I was in a meeting yesterday in which I heard that a senior leader had suggested that a mid-level leader should have responded with anger to another person’s anger. In other words: both of you being angry will somehow yield a better outcome than one of you being angry. That was lousy advice and it’s a lousy leadership practice.
At the 2010 Willow Creek Leadership Summit, one of the sub-themes was, “I will stop using anger as a leadership tool.” I do not claim I have never used anger as a leadership tool—I’m not that perfect. But I cannot recall a single time when my anger yielded a positive outcome.
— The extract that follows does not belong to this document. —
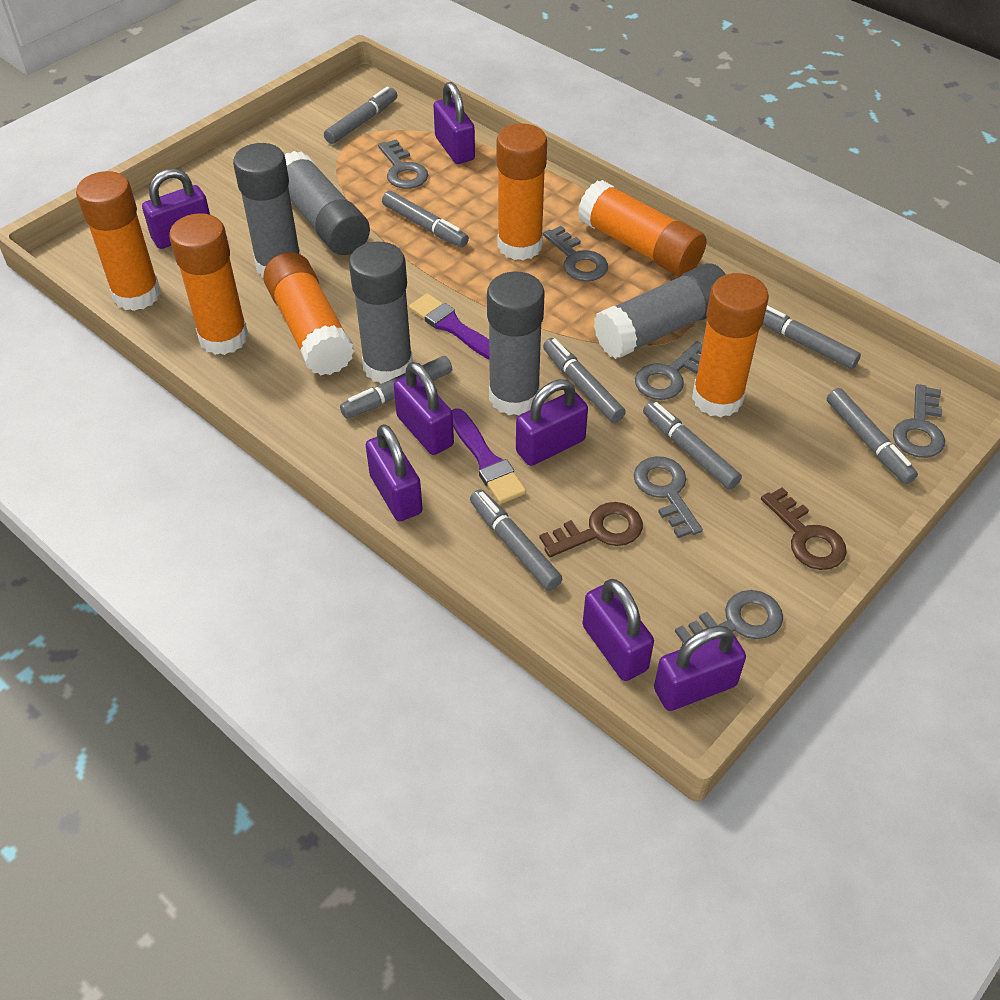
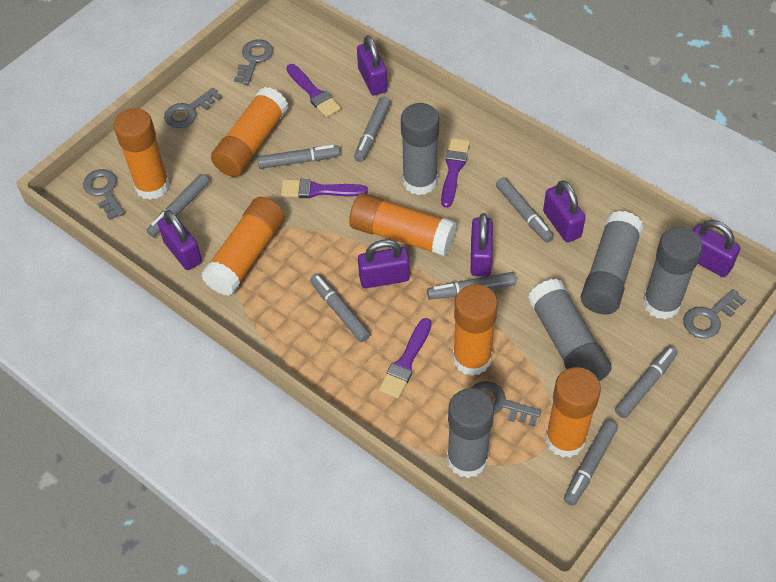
brown key: 2 -> 0
grey key: 6 -> 5
purple brush: 2 -> 4
purple padlock: 7 -> 6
Why?
Anger supposedly demonstrates who is in control. What it really reveals is who is out of control.
Anger supposedly will promote change in behavior. What it really promotes is pervasive fear that paralyzes the organization.
Anger supposedly shows strength of position. What it really shows is weakness of character.
Anger supposedly reinforces “I’m right.” What it really reinforces is “I’m proud.”
It is interesting that in scripture, God puts anger in the same list of sins as immorality, idolatry, sorcery, and drunkenness:
Galatians 5:19-21 (NASB95) Now the deeds of the flesh are evident, which are: immorality, impurity, sensuality, idolatry, sorcery, enmities, strife, jealousy, outbursts of anger, disputes, dissensions, factions, envying, drunkenness, carousing.…
That’s enough said about how God feels about it.
Anger rarely if ever accomplishes anything good. It may accomplish what you intend, but only if your purpose is self-centered and intended to inflict humiliation and pain. Anger always has the effect of damaging relationships—at home, in the church, at your workplace. So take to heart the Summit sub-theme. Resolve today that you will stop using anger as a leadership tool. You’ll be a much better leader.
By the way, don’t kid yourself that “forgive me” will erase the effects of repeated outbursts. “Forgive me” only works if it doesn’t happen again.